Изменить размер шрифта - +

— Ой! — Люба села, вытаращилась на меня и со змеиной усмешкой спросила: Тебе меня хотца, да? Я лупанул в нее виноградной кистью:

— Стерва ты, больше никто!

— Хочется, хочется, — продолжала Люба, утирая ладонью лицо, — и не меня персонально, просто бабу. Любую. Ба-бу, ба-бу-бы — первобытного человека первые слова. Все это естественно, требования природы. И на первой встречной бабе ваш изголодавшийся брат и погорит! И ты погоришь, помяни мое слово! Вы, которые конопатые, — самые есть страстные и ревнивые, — щекотнула она меня, отчего я повалился на солому.

У меня, пока Люба предрекала мне ближнюю судьбу, созрело решение тоже ее подколоть: понял я, дескать, понял, на чем вы с начальником сошлись. На демагогии. На дурословии. Виталя, если в отставку выйдет, в школе самодеятельностью будет заправлять или марксизмом-коммунизмом в захудалом вузе, а ты хвостом перед хахалями будешь вертеть…

Но я смирил себя: вечер-то уж больно хороший наплыл и свидание наше, судя по всему, последнее.

— И все-таки ты, Любовь… как тебя по батюшке-то?

— Представь себе, Гавриловна.

— Любовь Гавриловна, все-таки ты есть большая стерва.

— Не больше других.

Солнце уже половиной диска увязло в мутной тине горизонта, вторая же половина светилась красной окалиной, сжигала проступившие соломки, колосья, колючки с черными шишками. Край неба, тоже налитый красным во всю ширь, упорно и зловеще горел, и темень, вдавливающая его в землю, казалась стелющимся по небу дымом.

Установилась наконец полная тишина, вроде даже слышно стало, как в скирде осыпаются зерна с колосьев и под дородным телом Любы, ломаясь, хрустит солома. Собачонка, обеспокоенная нами, перестала тявкать, и сразу забегали по винограднику птицы: шурша листвой, стуча клювами, они подбирали падалицу винограда на земле. Малая птаха, устроившаяся на ночь в ореховом древе, реденько роняла похожий на кругленькие ягоды голосок с настойчивым призывом всем успокоиться и спать ложиться. Ширился, густел и как бы приближался с полей звук цикад. Мерклый свет одиноко светящегося окна в глуби дерев и виноградника вовсе запал в кущи и запутался в их переплетении. Меня пробирало ознобом — без белья ведь на рандеву попал, а мундир солдатский, бесхитростноубогий, не греет и не красит человека.

— Пошли давай, чего уж… — буркнул я и от вечерней стыни, не иначе, зазевал во весь рот.

— Да не зевай хоть! — стукнула меня кулаком по башке Люба. — Скажи лучше, как жить-то?

— Чего я тебе, вещун какой иль комиссар, который наперед знает, куда идти, чего делать, как жить. — И не удержался все же от изгальства: — Свали какого-нибудь начальника, лучше генерала — они таких сиськастеньких обожают, — и живи себе в сытости и довольстве.
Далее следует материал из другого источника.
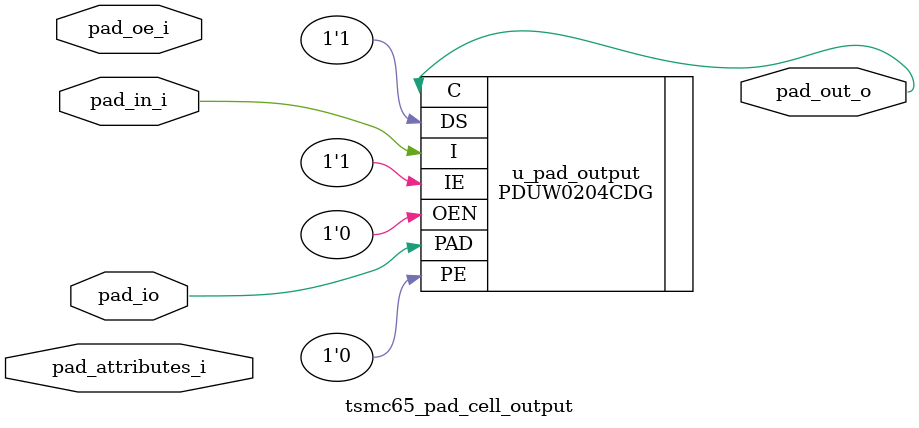
<source format=sv>


module tsmc65_pad_cell_output #(
  parameter int unsigned PADATTR = 16
) (
  input logic pad_in_i, // pad input value
  input logic pad_oe_i, // pad output enable
  output logic pad_out_o, // pad output value
  inout logic pad_io, // pad value
  input logic [PADATTR-1:0] pad_attributes_i // pad attributes
);
  // TSMC65 pad standard cell
  PDUW0204CDG u_pad_output (
    .I (pad_in_i),
    .OEN (1'b0),
    .PE (1'b0),
    .PAD (pad_io),
    .IE (1'b1),
    .DS(1'b1),
    .C (pad_out_o)
  );
endmodule

</source>
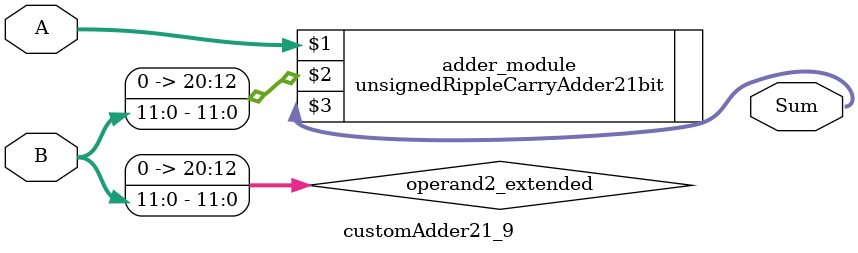
<source format=v>

module customAdder21_9(
                    input [20 : 0] A,
                    input [11 : 0] B,
                    
                    output [21 : 0] Sum
            );

    wire [20 : 0] operand2_extended;
    
    assign operand2_extended =  {9'b0, B};
    
    unsignedRippleCarryAdder21bit adder_module(
        A,
        operand2_extended,
        Sum
    );
    
endmodule
        
</source>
— Да ты-то, пехтура, откуда знаешь генерала? Небось за версту его зрел и драное галифе со страху обмочил.

— Зато ты зрела всех во всей красе изблизя.

— Н-ну, дурак! О-ох и дур-ра-ак!

— От дуры слышу!

— Если же я хочу жизни другой?

— Какой такой ты жизни хочешь? Я слышал, у тебя мать — известная певица в Москве. Учиться сможешь. Работу по душе найти сможешь. В театры ходить станешь, музицировать, в ресторанах с хахалями пировать!.. Это мне с мазутным рылом по мазутной части служить. Отец у меня — вагонный слесарь, мать вагонная малярка. Мать держится огородом, ждет домой работника. А что я умею, что могу? Соответствовать фамилии, какую мне ротные писаря изобразили, Слесарев.

— А как было?

— Слюсарев.

— О-о, мамочки! О-о, ми-ылочки-ы! — Люба поворошила мои волосы, теребнула за ухом: — Сере-ож! А все ж таки и тебе, и мне хочется жизни не жвачной, духовной…

«Я не то хочу, да молчу» — снова потянуло меня уязвить ее — мужика, мол, тебе здоровенного с жеребячьей ялдой хочется, а не того, у которого рана сочится.